Job item:
Exact reproduction, images excluded: write out the records below.

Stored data
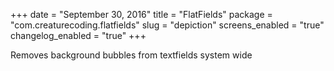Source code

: +++
date = "September 30, 2016"
title = "FlatFields"
package = "com.creaturecoding.flatfields"
slug = "depiction"
screens_enabled = "true"
changelog_enabled = "true"
+++

Removes background bubbles from textfields system wide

Output:
Source code

: +++
date = "September 30, 2016"
title = "FlatFields"
package = "com.creaturecoding.flatfields"
slug = "depiction"
screens_enabled = "true"
changelog_enabled = "true"
+++

Removes background bubbles from textfields system wide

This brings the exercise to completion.